● **What the task requires**: Copy out every entry below word for word, without the pictures.

————

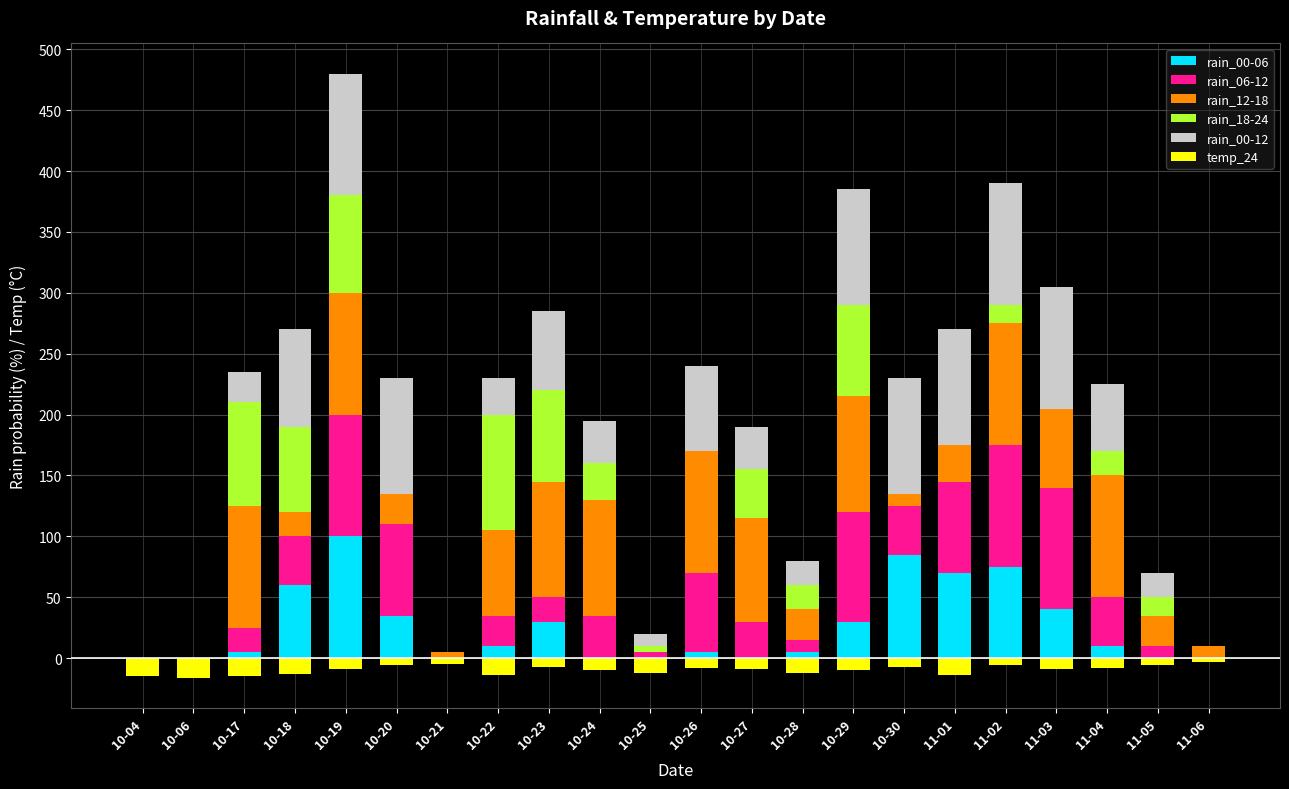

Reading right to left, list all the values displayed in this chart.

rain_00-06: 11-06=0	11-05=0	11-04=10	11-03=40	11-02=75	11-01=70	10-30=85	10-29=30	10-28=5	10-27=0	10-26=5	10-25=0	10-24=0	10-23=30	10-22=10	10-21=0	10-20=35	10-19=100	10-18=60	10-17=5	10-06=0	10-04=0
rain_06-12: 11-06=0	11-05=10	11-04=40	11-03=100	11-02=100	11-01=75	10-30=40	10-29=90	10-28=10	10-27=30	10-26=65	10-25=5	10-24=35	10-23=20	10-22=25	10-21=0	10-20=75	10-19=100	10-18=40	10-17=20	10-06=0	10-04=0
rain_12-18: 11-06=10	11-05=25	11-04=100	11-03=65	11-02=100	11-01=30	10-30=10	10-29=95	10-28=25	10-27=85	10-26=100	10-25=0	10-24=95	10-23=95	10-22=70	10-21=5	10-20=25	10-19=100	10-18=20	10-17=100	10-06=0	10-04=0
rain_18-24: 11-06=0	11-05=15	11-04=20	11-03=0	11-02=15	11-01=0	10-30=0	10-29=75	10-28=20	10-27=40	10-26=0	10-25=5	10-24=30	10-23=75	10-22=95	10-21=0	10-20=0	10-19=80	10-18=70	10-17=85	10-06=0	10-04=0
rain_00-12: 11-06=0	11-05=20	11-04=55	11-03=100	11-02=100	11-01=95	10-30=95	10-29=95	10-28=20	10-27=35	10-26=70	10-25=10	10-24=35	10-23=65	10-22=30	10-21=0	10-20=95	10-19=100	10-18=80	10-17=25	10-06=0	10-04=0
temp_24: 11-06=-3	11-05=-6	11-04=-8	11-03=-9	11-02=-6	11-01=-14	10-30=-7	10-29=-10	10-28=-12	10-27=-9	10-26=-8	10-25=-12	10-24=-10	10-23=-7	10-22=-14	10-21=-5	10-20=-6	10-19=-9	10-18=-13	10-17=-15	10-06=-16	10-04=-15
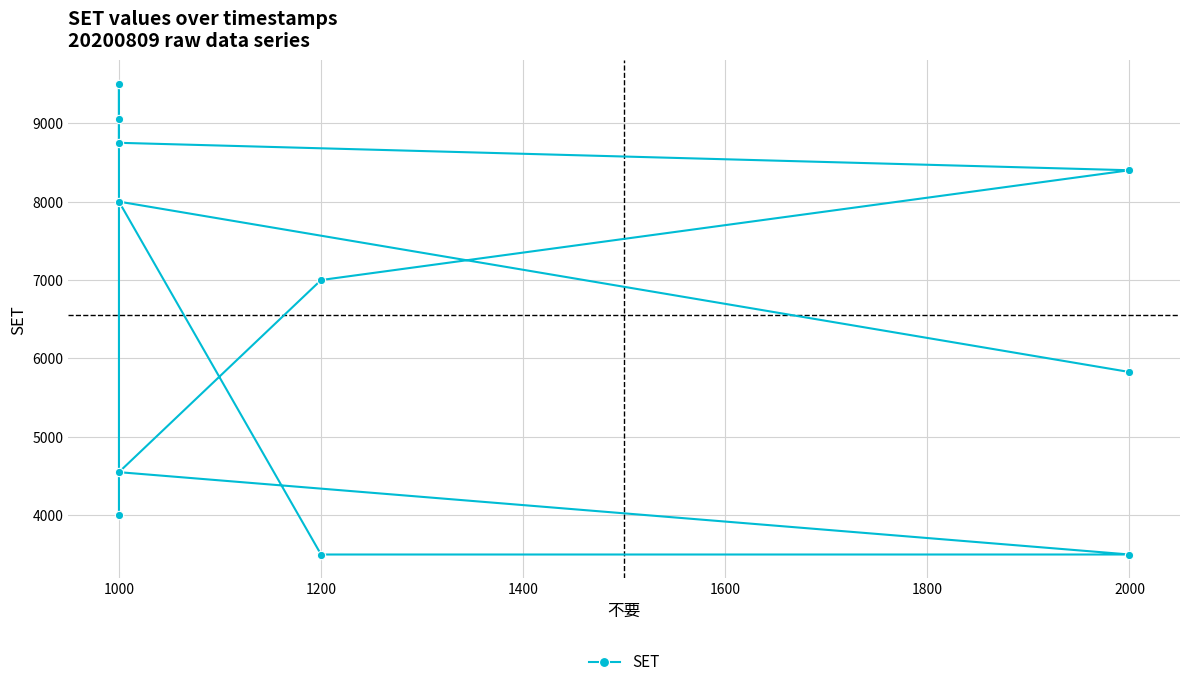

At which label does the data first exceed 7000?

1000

————

● **Result of the task**:
Reading right to left, list all the values displayed in this chart.

rain_00-06: 11-06=0	11-05=0	11-04=10	11-03=40	11-02=75	11-01=70	10-30=85	10-29=30	10-28=5	10-27=0	10-26=5	10-25=0	10-24=0	10-23=30	10-22=10	10-21=0	10-20=35	10-19=100	10-18=60	10-17=5	10-06=0	10-04=0
rain_06-12: 11-06=0	11-05=10	11-04=40	11-03=100	11-02=100	11-01=75	10-30=40	10-29=90	10-28=10	10-27=30	10-26=65	10-25=5	10-24=35	10-23=20	10-22=25	10-21=0	10-20=75	10-19=100	10-18=40	10-17=20	10-06=0	10-04=0
rain_12-18: 11-06=10	11-05=25	11-04=100	11-03=65	11-02=100	11-01=30	10-30=10	10-29=95	10-28=25	10-27=85	10-26=100	10-25=0	10-24=95	10-23=95	10-22=70	10-21=5	10-20=25	10-19=100	10-18=20	10-17=100	10-06=0	10-04=0
rain_18-24: 11-06=0	11-05=15	11-04=20	11-03=0	11-02=15	11-01=0	10-30=0	10-29=75	10-28=20	10-27=40	10-26=0	10-25=5	10-24=30	10-23=75	10-22=95	10-21=0	10-20=0	10-19=80	10-18=70	10-17=85	10-06=0	10-04=0
rain_00-12: 11-06=0	11-05=20	11-04=55	11-03=100	11-02=100	11-01=95	10-30=95	10-29=95	10-28=20	10-27=35	10-26=70	10-25=10	10-24=35	10-23=65	10-22=30	10-21=0	10-20=95	10-19=100	10-18=80	10-17=25	10-06=0	10-04=0
temp_24: 11-06=-3	11-05=-6	11-04=-8	11-03=-9	11-02=-6	11-01=-14	10-30=-7	10-29=-10	10-28=-12	10-27=-9	10-26=-8	10-25=-12	10-24=-10	10-23=-7	10-22=-14	10-21=-5	10-20=-6	10-19=-9	10-18=-13	10-17=-15	10-06=-16	10-04=-15

At which label does the data first exceed 7000?

1000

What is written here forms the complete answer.